Le FRR est de nouveau appelé à la rescousse du financement des retraites
L’existence du Fonds de réserve pour les retraites (FRR) n’est pas un long fleuve tranquille. Dans un projet de loi «garantissant l’avenir et la justice du système de retraites» transmis selon Reuters la semaine passée au Conseil d’Etat et aux caisses de la Sécurité sociale avant examen en conseil des ministres le 18 septembre, le gouvernement entend «redonner un rôle» à un FRR «détourné de son objectif par la loi de 2010». Cela dans le cadre de l’instauration d’un «mécanisme de pilotage» des retraites.
Le fonds retrouverait, en partie, sa vocation de soutien au financement du système français de retraite par répartition, en «serv(ant) d’instrument de stabilisation conjoncturelle afin de lisser les écarts à la trajectoire financière liés à une dégradation de la conjoncture», selon l’exposé des motifs du texte.

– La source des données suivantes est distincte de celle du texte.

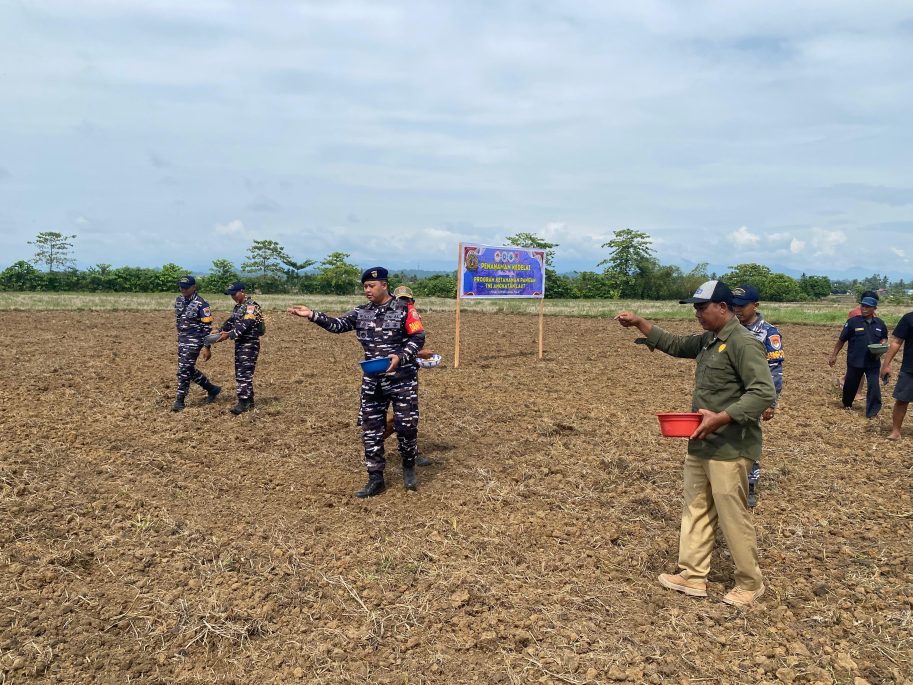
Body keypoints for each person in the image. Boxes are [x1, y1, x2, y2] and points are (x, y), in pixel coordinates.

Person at [616, 280, 776, 607]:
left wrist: (722, 417)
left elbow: (763, 393)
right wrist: (641, 323)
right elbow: (675, 345)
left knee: (733, 516)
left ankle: (750, 582)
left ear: (723, 307)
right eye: (695, 308)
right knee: (696, 508)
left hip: (730, 447)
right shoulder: (708, 340)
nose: (698, 314)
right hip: (701, 443)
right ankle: (692, 575)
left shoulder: (743, 343)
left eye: (702, 308)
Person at [287, 267, 425, 498]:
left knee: (406, 426)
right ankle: (375, 478)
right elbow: (337, 325)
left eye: (371, 286)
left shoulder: (405, 310)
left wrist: (400, 357)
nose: (367, 290)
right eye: (364, 287)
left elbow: (418, 338)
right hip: (373, 380)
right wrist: (312, 314)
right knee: (371, 429)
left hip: (402, 379)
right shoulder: (361, 312)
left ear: (384, 285)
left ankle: (409, 466)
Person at [731, 285, 783, 508]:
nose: (738, 310)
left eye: (742, 306)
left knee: (748, 438)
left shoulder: (768, 333)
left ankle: (750, 484)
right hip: (729, 394)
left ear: (756, 305)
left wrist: (770, 402)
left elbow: (775, 371)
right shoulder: (729, 328)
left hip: (753, 396)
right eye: (734, 306)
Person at [206, 282, 264, 415]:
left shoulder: (251, 307)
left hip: (249, 344)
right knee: (241, 373)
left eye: (234, 293)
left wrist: (229, 334)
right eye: (231, 294)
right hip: (240, 344)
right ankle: (248, 400)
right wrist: (219, 330)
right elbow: (231, 322)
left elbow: (246, 324)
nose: (232, 296)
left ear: (242, 291)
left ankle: (244, 402)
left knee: (244, 373)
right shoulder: (238, 307)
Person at [829, 295, 888, 418]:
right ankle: (847, 403)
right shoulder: (852, 322)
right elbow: (841, 340)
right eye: (863, 306)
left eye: (868, 307)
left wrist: (882, 344)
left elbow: (884, 337)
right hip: (855, 360)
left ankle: (872, 412)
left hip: (873, 361)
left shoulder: (880, 323)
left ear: (874, 308)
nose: (864, 308)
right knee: (851, 384)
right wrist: (834, 355)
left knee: (874, 386)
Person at [171, 275, 221, 412]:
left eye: (186, 287)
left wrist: (207, 347)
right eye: (181, 287)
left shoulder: (202, 304)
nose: (183, 290)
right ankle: (212, 389)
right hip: (182, 339)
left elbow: (207, 328)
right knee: (188, 369)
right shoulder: (179, 301)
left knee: (183, 370)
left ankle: (179, 401)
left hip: (195, 340)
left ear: (194, 287)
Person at [880, 308, 913, 440]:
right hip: (910, 368)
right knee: (902, 400)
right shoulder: (908, 318)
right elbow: (896, 342)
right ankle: (896, 432)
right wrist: (886, 364)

Si le FRR conserve officiellement pour mission la gestion d’actifs «afin de constituer des réserves destinées à contribuer à la pérennité des régimes de retraites», la réforme Fillon de 2010 a changé la donne en faisant du fonds un instrument de financement de la Caisse d’amortissement de la dette de la Sécurité sociale (Cades), à raison depuis 2011 d’un versement annuel de 2,1 milliards d’euros et de la réorientation des abondements prévus.
La contribution envisagée du FRR s’inscrit dans un mécanisme de suivi destiné à s’assurer en continu du respect des objectifs, financiers et sociaux. Le gouvernement souhaite ainsi «en finir avec le pilotage à vue du système de retraite qui a conduit à de trop nombreuses réformes ces dernières années».
Un nouveau «Comité de surveillance des retraites» aura pour mission d’émettre chaque année des recommandations publiques sur la base notamment du rapport du Conseil d’orientation des retraites (COR), recommandations susceptibles de passer par le recours au FRR. Le nouveau comité rendra un avis public sur le suivi de ses recommandations.
De quoi donc accentuer la cure d’amaigrissement subie par le FRR du fait de la ponction au bénéfice de la Cades. Ce versement n’a pas empêché le montant des actifs sous gestion de progresser de 1,5 milliard d’euros en 2012, à 36,6 milliards. Cela grâce, selon le rapport annuel publié fin juillet, à une performance de gestion à deux chiffres de chacune des deux poches d’actifs (10,1% pour la défensive dite «de couverture», 12,7% pour l’offensive, dite «de performance»).